--- START OF Passage to read ---

Appeal of D.S. and E.S., on behalf of their children E.S., A.S. and E.S., from action of the Board of Education of the Brentwood Union Free School District regarding residency and transportation.

Decision No. 17,892

(August 4, 2020)

            Bond, Schoeneck & King, PLLC, attorneys for respondent, Ayanna Y. Thomas, Esq., of counsel.

Tahoe., Interim Commissioner.--Petitioners appeal the determination of the Board of Education of the Brentwood Union Free School District (“respondent”) that their children (the “students”) are not homeless within the meaning of the McKinney-Vento Homeless Education Assistance Act (42 USC §11431 et seq., “McKinney-Vento”) and, therefore, are not entitled to attend the district’s schools.  The appeal must be dismissed.

Prior to the events described in this appeal, petitioners and the students resided at a location within respondent’s district (the “in-district residence”). In October 2019, petitioners informed respondent that they and the students no longer resided within respondent’s district and were renting a residence from a family member located in a neighboring school district (the “out-of-district residence”).  According to petitioners, they moved after the in-district residence went into foreclosure.

In a letter dated December 11, 2019, respondent’s coordinator of registration and census notified petitioners of the district’s determination that the students were not homeless because they currently rented an out-of-district residence that was fixed, regular and adequate.  This appeal ensued.

--- END OF Passage to read ---

## Aim of the exercise
Retype the residency appeal decision word for word, from "Appeal of D.S." to "(August 4, 2020)".

--- START OF Data entries ---

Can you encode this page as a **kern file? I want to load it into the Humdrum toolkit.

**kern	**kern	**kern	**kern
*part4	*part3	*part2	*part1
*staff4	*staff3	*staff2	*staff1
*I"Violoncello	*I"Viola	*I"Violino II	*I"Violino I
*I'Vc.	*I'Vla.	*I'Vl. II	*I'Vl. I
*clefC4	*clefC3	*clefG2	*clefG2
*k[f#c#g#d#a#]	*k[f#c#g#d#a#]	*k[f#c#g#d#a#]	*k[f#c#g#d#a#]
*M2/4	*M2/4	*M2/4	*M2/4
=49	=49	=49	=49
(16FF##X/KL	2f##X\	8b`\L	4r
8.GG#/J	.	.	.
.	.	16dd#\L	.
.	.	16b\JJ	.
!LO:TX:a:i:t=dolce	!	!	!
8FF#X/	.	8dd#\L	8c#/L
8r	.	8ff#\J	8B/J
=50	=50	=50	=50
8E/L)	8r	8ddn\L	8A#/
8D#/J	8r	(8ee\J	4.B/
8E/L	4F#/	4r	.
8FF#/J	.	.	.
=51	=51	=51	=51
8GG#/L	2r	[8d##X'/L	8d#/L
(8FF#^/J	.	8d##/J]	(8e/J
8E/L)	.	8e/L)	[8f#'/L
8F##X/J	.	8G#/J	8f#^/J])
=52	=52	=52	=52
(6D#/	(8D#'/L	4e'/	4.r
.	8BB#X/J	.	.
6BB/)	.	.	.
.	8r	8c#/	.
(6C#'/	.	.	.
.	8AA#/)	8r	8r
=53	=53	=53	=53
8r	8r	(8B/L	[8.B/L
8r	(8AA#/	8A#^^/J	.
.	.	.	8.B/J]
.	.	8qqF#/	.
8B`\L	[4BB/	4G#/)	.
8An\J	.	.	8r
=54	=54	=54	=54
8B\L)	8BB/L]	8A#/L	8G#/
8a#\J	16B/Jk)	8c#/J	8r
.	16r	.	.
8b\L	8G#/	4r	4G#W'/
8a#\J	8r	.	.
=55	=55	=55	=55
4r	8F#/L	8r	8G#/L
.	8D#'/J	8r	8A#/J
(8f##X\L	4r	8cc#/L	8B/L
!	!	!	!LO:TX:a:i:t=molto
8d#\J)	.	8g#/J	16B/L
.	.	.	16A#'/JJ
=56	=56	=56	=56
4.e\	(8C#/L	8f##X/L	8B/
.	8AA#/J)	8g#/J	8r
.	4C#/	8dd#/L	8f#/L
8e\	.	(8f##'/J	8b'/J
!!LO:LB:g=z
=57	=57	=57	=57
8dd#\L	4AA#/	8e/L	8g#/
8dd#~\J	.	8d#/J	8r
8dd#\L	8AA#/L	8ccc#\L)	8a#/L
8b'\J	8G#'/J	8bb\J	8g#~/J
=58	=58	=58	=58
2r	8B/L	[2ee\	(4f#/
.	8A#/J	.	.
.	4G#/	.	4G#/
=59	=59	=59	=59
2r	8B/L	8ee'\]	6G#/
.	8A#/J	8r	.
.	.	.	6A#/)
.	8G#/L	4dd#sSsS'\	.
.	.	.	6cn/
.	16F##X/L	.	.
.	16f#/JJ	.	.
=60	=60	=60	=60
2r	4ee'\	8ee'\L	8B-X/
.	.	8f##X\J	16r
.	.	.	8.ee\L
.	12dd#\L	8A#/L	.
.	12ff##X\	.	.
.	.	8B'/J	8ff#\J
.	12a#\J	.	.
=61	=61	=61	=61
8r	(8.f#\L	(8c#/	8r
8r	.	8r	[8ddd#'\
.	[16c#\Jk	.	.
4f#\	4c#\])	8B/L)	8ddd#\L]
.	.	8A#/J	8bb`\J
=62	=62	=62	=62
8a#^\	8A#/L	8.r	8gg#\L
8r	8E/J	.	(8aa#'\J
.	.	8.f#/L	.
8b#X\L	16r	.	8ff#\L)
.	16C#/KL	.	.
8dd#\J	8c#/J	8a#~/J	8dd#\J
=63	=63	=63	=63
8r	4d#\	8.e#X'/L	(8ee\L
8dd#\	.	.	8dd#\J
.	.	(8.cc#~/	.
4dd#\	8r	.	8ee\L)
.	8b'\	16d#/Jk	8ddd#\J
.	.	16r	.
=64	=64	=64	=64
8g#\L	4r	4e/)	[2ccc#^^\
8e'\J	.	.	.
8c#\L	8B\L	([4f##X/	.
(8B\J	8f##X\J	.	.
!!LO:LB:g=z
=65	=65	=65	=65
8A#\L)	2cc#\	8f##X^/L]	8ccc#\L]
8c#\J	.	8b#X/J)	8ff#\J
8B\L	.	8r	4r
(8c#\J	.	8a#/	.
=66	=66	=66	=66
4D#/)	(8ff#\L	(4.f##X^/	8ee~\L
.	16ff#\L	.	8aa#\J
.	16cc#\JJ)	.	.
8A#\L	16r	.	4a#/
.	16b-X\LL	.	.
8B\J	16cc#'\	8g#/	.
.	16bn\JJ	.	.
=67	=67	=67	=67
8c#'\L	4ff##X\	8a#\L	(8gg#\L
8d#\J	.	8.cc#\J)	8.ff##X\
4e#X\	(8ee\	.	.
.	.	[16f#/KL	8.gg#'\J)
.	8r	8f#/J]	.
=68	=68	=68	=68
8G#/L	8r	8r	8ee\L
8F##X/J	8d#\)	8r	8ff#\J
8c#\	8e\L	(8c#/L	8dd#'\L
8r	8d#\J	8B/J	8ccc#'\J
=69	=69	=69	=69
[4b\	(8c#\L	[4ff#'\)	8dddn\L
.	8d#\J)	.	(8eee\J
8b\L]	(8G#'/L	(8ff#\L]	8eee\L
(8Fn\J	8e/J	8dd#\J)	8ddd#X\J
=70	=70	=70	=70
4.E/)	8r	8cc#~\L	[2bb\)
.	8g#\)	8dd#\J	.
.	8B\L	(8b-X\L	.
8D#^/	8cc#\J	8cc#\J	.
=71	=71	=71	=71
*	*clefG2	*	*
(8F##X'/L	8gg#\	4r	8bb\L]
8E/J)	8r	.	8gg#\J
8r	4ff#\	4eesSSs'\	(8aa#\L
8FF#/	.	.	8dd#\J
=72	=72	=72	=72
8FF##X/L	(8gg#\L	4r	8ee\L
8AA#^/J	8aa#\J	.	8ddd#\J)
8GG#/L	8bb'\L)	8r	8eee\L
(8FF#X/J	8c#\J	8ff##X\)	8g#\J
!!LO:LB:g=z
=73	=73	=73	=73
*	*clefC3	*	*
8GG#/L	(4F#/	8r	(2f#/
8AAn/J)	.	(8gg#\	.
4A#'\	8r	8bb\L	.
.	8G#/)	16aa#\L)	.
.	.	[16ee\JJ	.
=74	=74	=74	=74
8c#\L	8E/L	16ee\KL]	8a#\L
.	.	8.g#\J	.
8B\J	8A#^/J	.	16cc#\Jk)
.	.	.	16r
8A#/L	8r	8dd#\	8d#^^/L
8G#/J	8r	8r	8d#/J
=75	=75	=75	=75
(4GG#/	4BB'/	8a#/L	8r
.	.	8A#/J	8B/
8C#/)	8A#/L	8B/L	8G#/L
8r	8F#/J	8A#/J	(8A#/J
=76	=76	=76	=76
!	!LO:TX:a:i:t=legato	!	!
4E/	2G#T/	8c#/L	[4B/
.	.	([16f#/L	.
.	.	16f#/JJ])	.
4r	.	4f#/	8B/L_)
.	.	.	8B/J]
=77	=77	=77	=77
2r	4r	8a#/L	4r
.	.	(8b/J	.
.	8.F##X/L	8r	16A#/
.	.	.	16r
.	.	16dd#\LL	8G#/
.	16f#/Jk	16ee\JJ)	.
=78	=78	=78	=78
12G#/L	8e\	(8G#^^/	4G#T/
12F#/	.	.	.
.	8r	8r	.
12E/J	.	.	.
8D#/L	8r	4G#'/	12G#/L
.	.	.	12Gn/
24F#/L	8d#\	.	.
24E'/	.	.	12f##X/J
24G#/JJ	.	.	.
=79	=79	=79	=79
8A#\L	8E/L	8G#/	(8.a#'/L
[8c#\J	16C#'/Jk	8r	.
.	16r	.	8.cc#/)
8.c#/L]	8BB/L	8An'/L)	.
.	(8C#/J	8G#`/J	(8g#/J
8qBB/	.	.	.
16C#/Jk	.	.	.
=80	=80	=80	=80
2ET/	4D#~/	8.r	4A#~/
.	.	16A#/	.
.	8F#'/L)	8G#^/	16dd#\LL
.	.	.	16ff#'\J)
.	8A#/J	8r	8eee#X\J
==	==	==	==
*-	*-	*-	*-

--- END OF Data entries ---
--- START OF Data entries ---

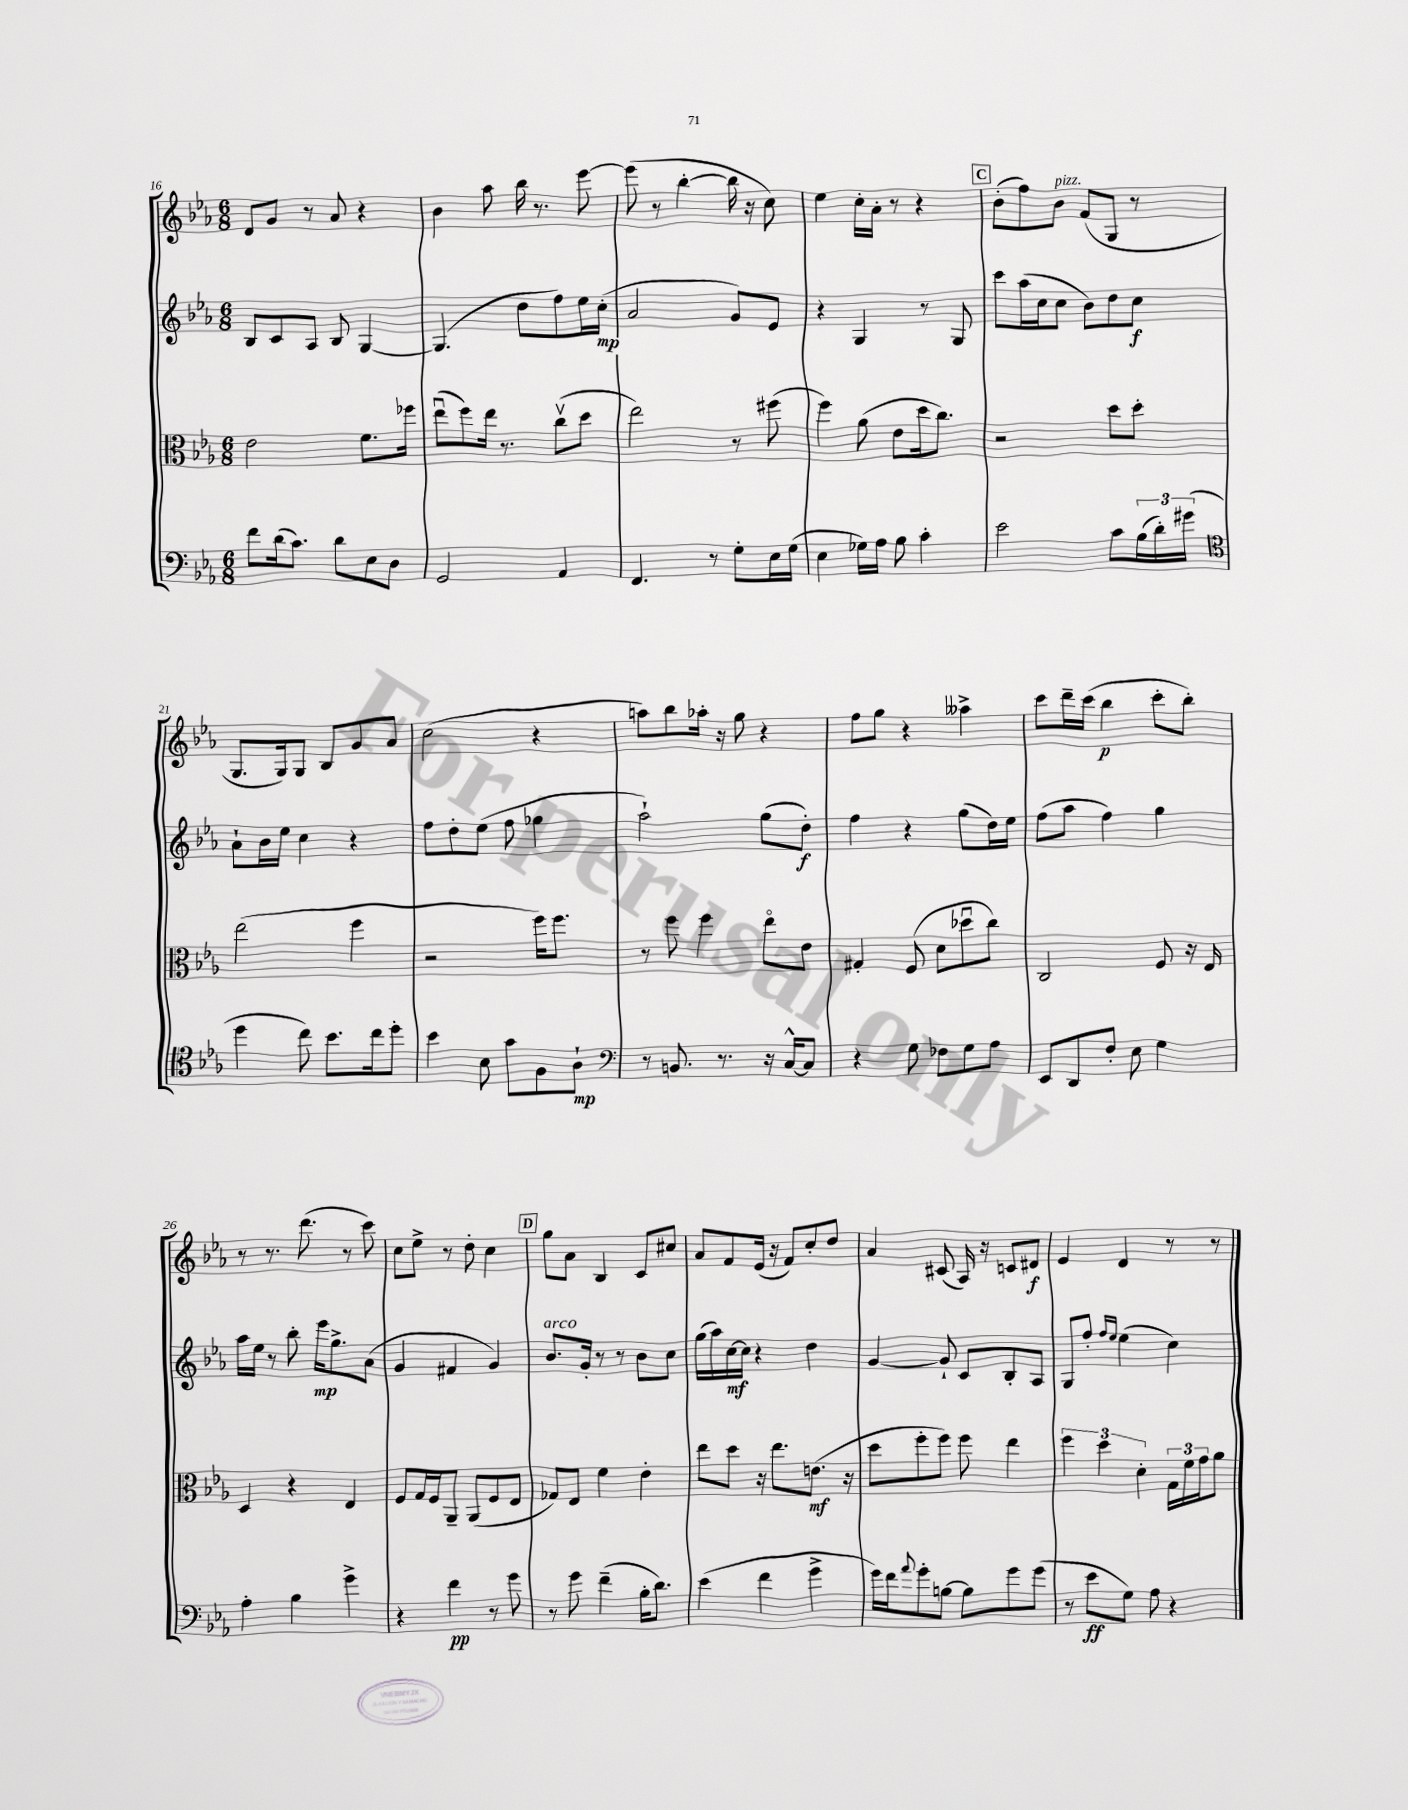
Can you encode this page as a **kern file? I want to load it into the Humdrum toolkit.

--- END OF Data entries ---

## The reply
Appeal of D.S. and E.S., on behalf of their children E.S., A.S. and E.S., from action of the Board of Education of the Brentwood Union Free School District regarding residency and transportation.

Decision No. 17,892

(August 4, 2020)